» **ACTIVITY**
Search the material for the word "Probability" and copy every line in which it occurs.

» **THE RECORDS**
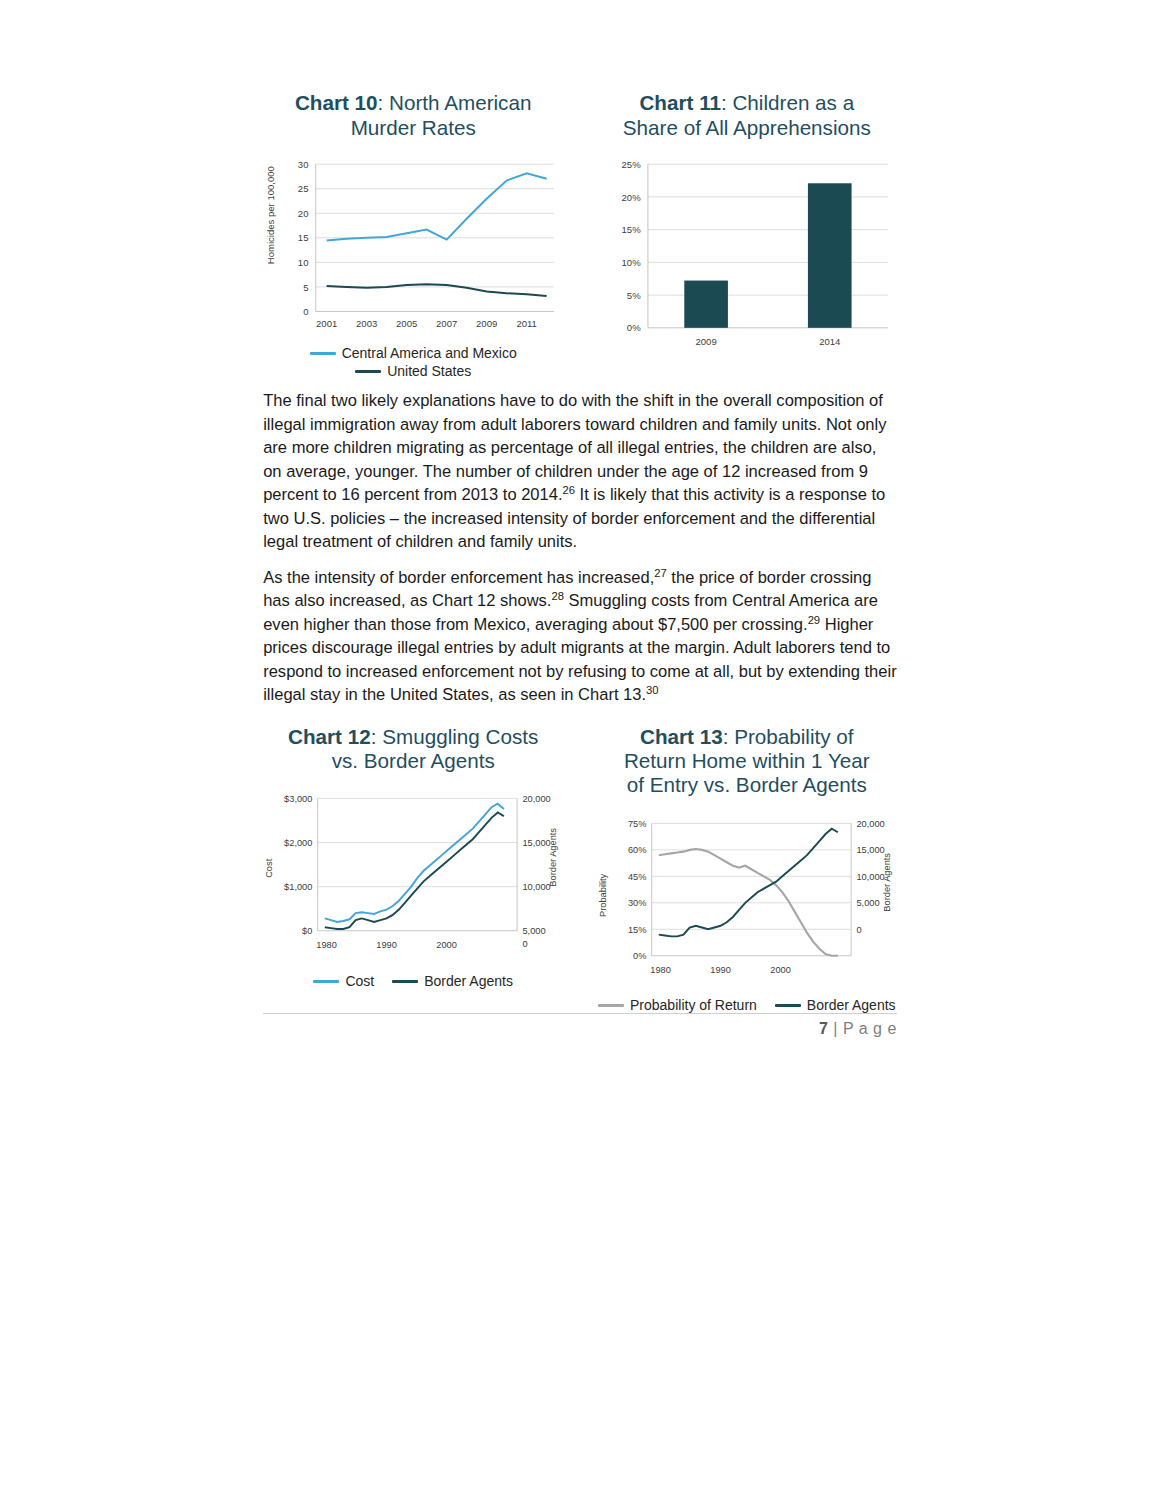Chart 10: North American
Murder Rates
Homicides per 100,000 30 25 20 15 10 5 0 2001 2003 2005 2007 2009 2011
Central America and Mexico
United States
Chart 11: Children as a
Share of All Apprehensions
25% 20% 15% 10% 5% 0% 2009 2014
The final two likely explanations have to do with the shift in the overall composition of illegal immigration away from adult laborers toward children and family units. Not only are more children migrating as percentage of all illegal entries, the children are also, on average, younger. The number of children under the age of 12 increased from 9 percent to 16 percent from 2013 to 2014.26 It is likely that this activity is a response to two U.S. policies – the increased intensity of border enforcement and the differential legal treatment of children and family units.
As the intensity of border enforcement has increased,27 the price of border crossing has also increased, as Chart 12 shows.28 Smuggling costs from Central America are even higher than those from Mexico, averaging about $7,500 per crossing.29 Higher prices discourage illegal entries by adult migrants at the margin. Adult laborers tend to respond to increased enforcement not by refusing to come at all, but by extending their illegal stay in the United States, as seen in Chart 13.30
Chart 12: Smuggling Costs
vs. Border Agents
Cost Border Agents $3,000 $2,000 $1,000 $0 20,000 15,000 10,000 5,000 0 1980 1990 2000
Cost
Border Agents
Chart 13: Probability of
Return Home within 1 Year
of Entry vs. Border Agents
Probability Border Agents 75% 60% 45% 30% 15% 0% 20,000 15,000 10,000 5,000 0 1980 1990 2000
Probability of Return
Border Agents
7 | P a g e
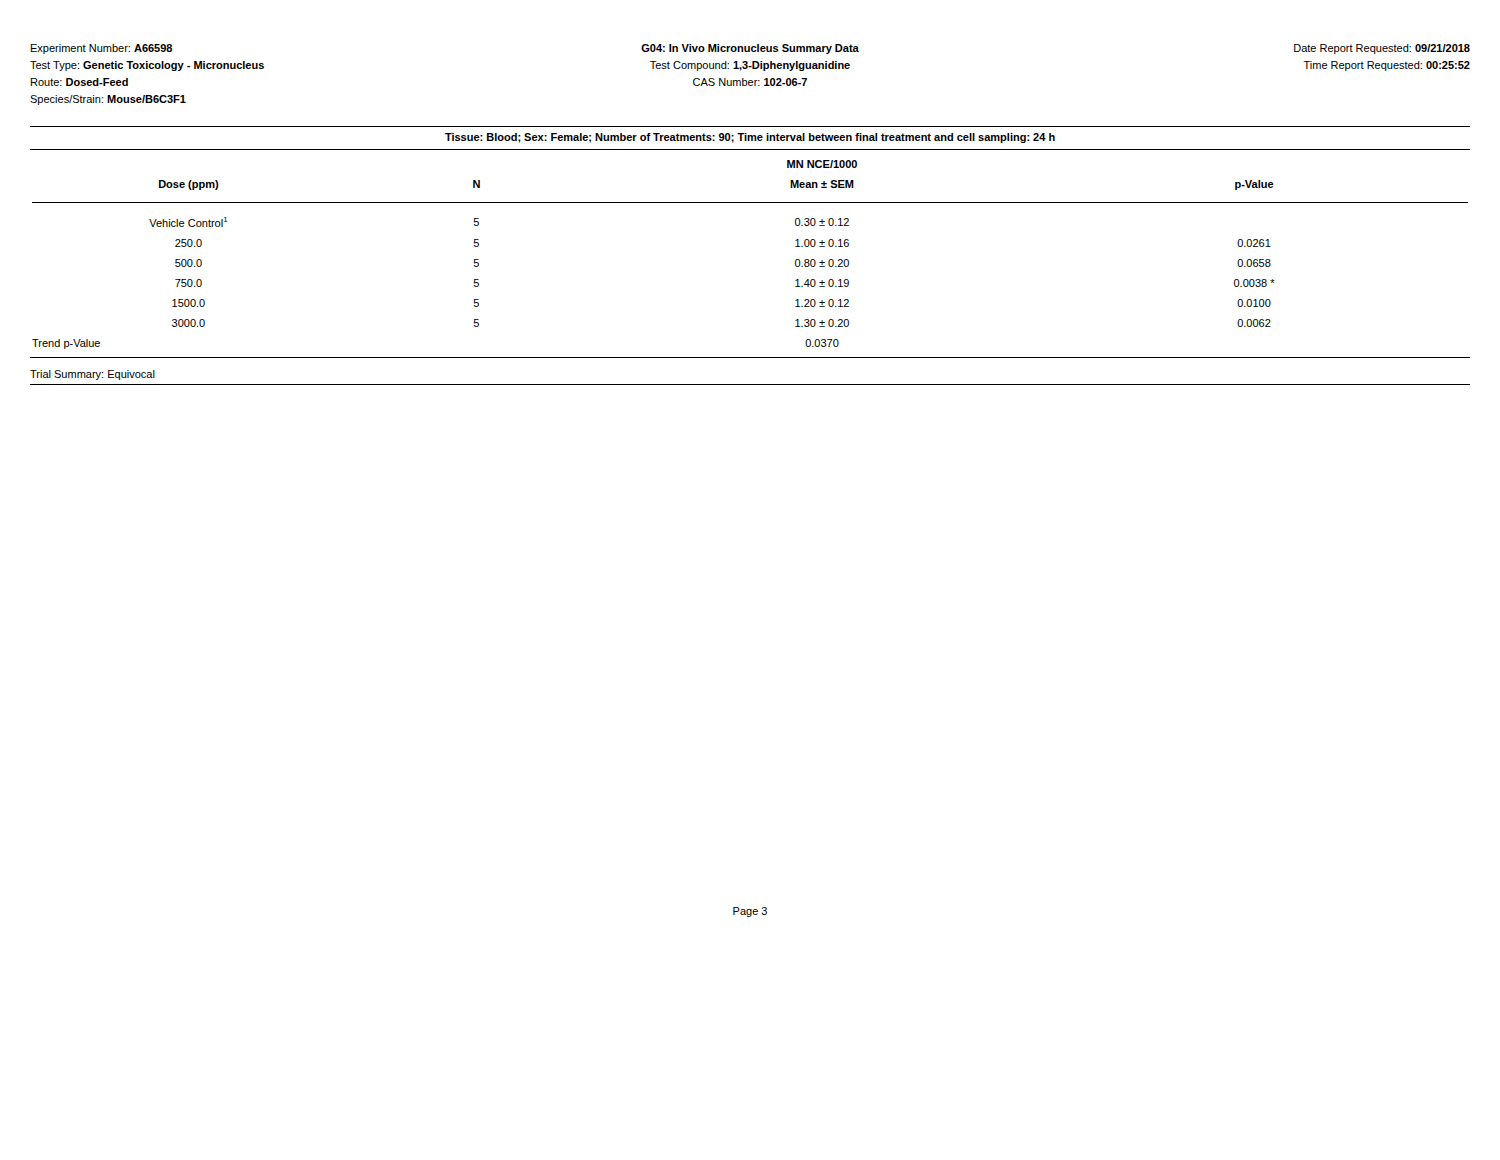Experiment Number: A66598
Test Type: Genetic Toxicology - Micronucleus
Route: Dosed-Feed
Species/Strain: Mouse/B6C3F1
G04: In Vivo Micronucleus Summary Data
Test Compound: 1,3-Diphenylguanidine
CAS Number: 102-06-7
Date Report Requested: 09/21/2018
Time Report Requested: 00:25:52
Tissue: Blood; Sex: Female; Number of Treatments: 90; Time interval between final treatment and cell sampling: 24 h
| | | MN NCE/1000 | |
| Dose (ppm) | N | Mean ± SEM | p-Value |
| Vehicle Control 1 | 5 | 0.30 ± 0.12 | |
| 250.0 | 5 | 1.00 ± 0.16 | 0.0261 |
| 500.0 | 5 | 0.80 ± 0.20 | 0.0658 |
| 750.0 | 5 | 1.40 ± 0.19 | 0.0038 * |
| 1500.0 | 5 | 1.20 ± 0.12 | 0.0100 |
| 3000.0 | 5 | 1.30 ± 0.20 | 0.0062 |
| Trend p-Value | 0.0370 | |
Trial Summary: Equivocal
Page 3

» **SOLUTION TO THIS PROBLEM**
Chart 13: Probability of
Probability Border Agents 75% 60% 45% 30% 15% 0% 20,000 15,000 10,000 5,000 0 1980 1990 2000
Probability of Return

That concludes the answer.